By partnering with landowners and supporters like you, we can safeguard the ranches, rivers, meadows, deserts, and forests that make our region so unique.
How We Work
Eastern Sierra Land Trust works with private landowners in our area who wish to explore options to permanently conserve their land. We also assist land management agencies and other organizations to help permanently preserve properties that provide significant benefit to our community.
With experience in protecting working ranches, wildlife habitat, scenic vistas, watersheds, and culturally-important sites, we have the expertise to help you conserve your land for the future.
Why partner with ESLT?
As the only land trust focused exclusively on the Eastern Sierra region of eastern California and western Nevada, ESLT is positioned to make sure that the Eastern Sierra’s wild and productive lands remain intact. Our experienced provide specialized skills and knowledge of the lands resources, along with an extensive network of connections to agencies, legal experts, and funding sources.

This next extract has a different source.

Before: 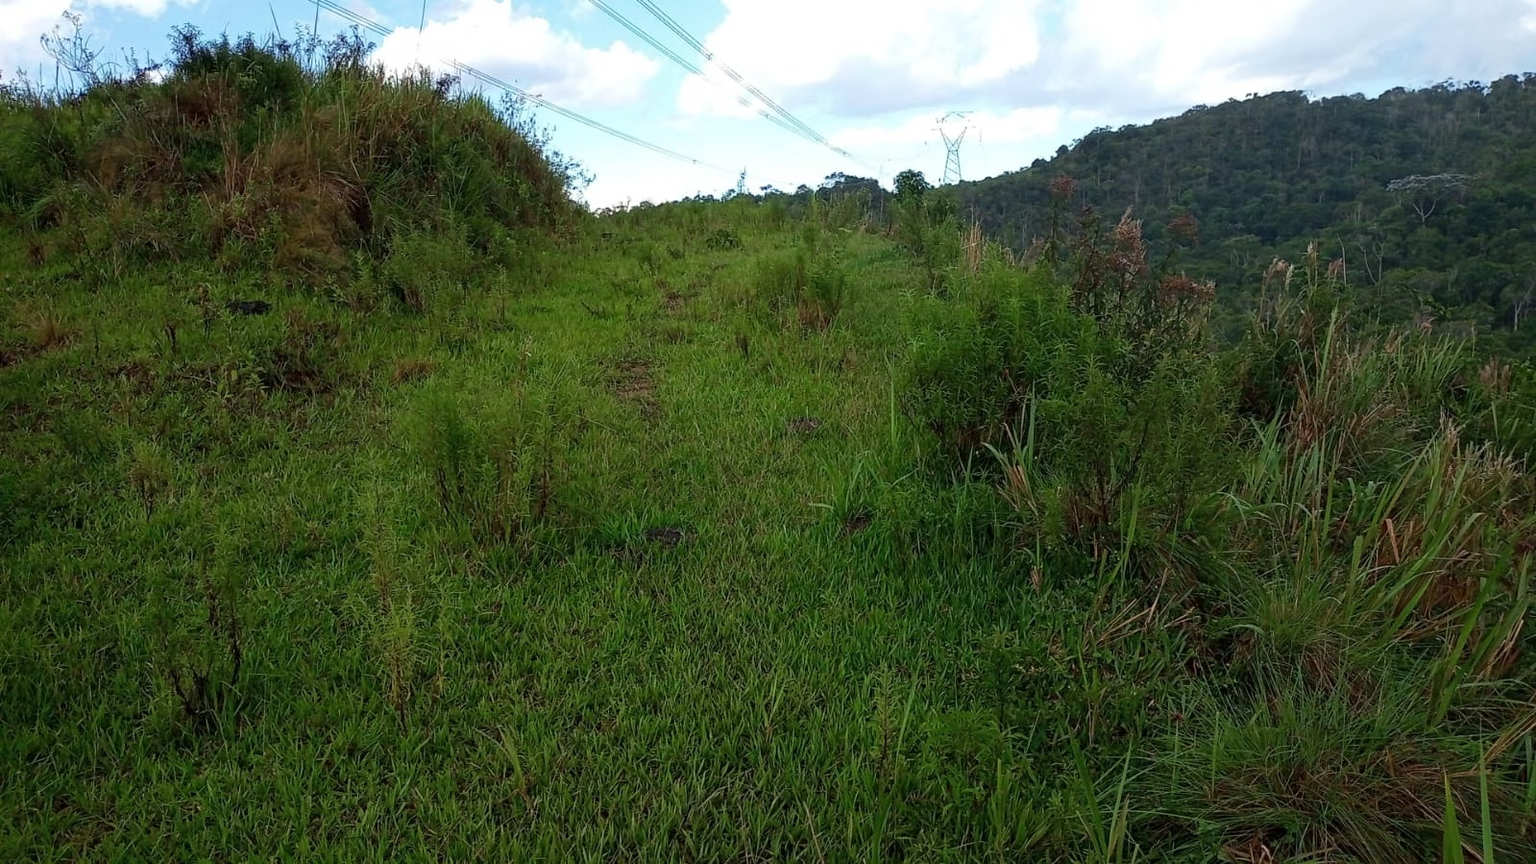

As an , ESLT is nationally-recognized for our rigorous standards of excellence, upholding public trust, and ensuring that conservation efforts are permanent.
ESLT does not engage in public advocacy; instead, we prefer to work directly with landowners who have chosen to build permanent conservation into the future of their land.
What sort of properties does ESLT help conserve?
Since ESLT was founded in 2001, we have completed more than 20 conservation projects and conserved nearly 13,000 acres. Properties protected by ESLT range from five acres to several thousand acres, and include everything from irrigated meadows to riverside aspen groves to open sagebrush steppe.
Each project we take on must have certain conservation characteristics, such as: the need to be safeguarded from inappropriate development, the presence of important natural habitat, a potential for or history of agricultural use, scenic qualities, or the potential for public recreation. By ensuring that these conservation values will be here for the future, ESLT’s conservation work benefits private landowners as well as the surrounding community.
How To Conserve Your Land
ESLT’s land conservation team can familiarize you, your family, and your advisors with the conservation options available to help you meet your conservation and financial goals.
Our land conservation staff provides free, confidential, and independent analysis tailored to your unique situation. Call, email, or stop by the office to talk with us about the conservation options that might be available for your land.
Is my property eligible for conservation?
ESLT has a standardized process for evaluating each potential land conservation project for feasibility, significant public benefit, availability of funding, landowner expectations, and consistency with our mission and goals. Our Lands Committee and staff carefully evaluate each potential project, with final approval for projects coming from our Board of Directors.
To qualify, your property must have significant value in one or more of the following:
- Protection of a relatively natural habitat for sensitive fish, wildlife, or plants
- Historic lands or structures
- Open space lands, including agricultural land
- Public access, recreation, or education
In addition to these attributes, ESLT considers other factors such as size, location, and a property’s connectivity to other publicly or privately conserved land.
Once your conservation project has received initial approval from ESLT’s land conservation team, we’ll work with you to identify the best tool for preservation and to implement a plan for completing your conservation project. ESLT partners with specialized legal counsel for drafting conservation agreements, and we recommend that you bring in the necessary expertise to make sure that your interests are well represented.
To help protect the Eastern Sierra’s lands, waters, and wildlife, ESLT uses three main tools: conservation easements, real estate donations, and land acquisitions.
Eastern Sierra Land Trust and landowners work together to negotiate land protection agreements that limit future industrial, commercial, or residential development on the land. That agreement is called a conservation easement.
A conservation easement is a voluntary land protection agreement between a private landowner and a land trust such as ESLT. It permanently protects the unique resources and conservation values found on a property – such as its scenic, wildlife, agricultural, ecological, or recreational qualities.
The conservation easement is a tool that landowners can use to help them fulfill their vision for the future of their land. It allows the owner to retain title and management of his or her property, while designating how the land will be used now and in the future. Every easement is different, customized to the specific needs and desires of the landowner. Conservation easements are often donated; in special cases and when funding is available, ESLT is sometimes able to purchase conservation easements from the landowner.
REAL ESTATE DONATIONS
Landowners who want to ensure that their property continues to be protected from subdivision can choose to donate their land to Eastern Sierra Land Trust. For the landowner and their heirs, there are often significant tax benefits.
In rare cases, when a special property is at risk, ESLT may choose buy the land to conserve it for the future. The decision to buy land is based on the availability of grant funds and conservation priorities for the type of land to be purchased. The purchase price for the land must be supported by a qualified appraisal.
Examples of our criteria for purchasing land include:
- Conserves native grasslands, shrublands, and wetlands
- Improves access to other protected land
- Alleviates threats to natural resources, access, or clean water
- Provides opportunities to restore habitat for fish, wildlife, and plants
- Expands existing habitat management areas
Some properties may be more suitable for protection by partner organizations or agencies. ESLT works in partnership with many other private and public conservation entities to achieve the best fit for each landowner’s wishes.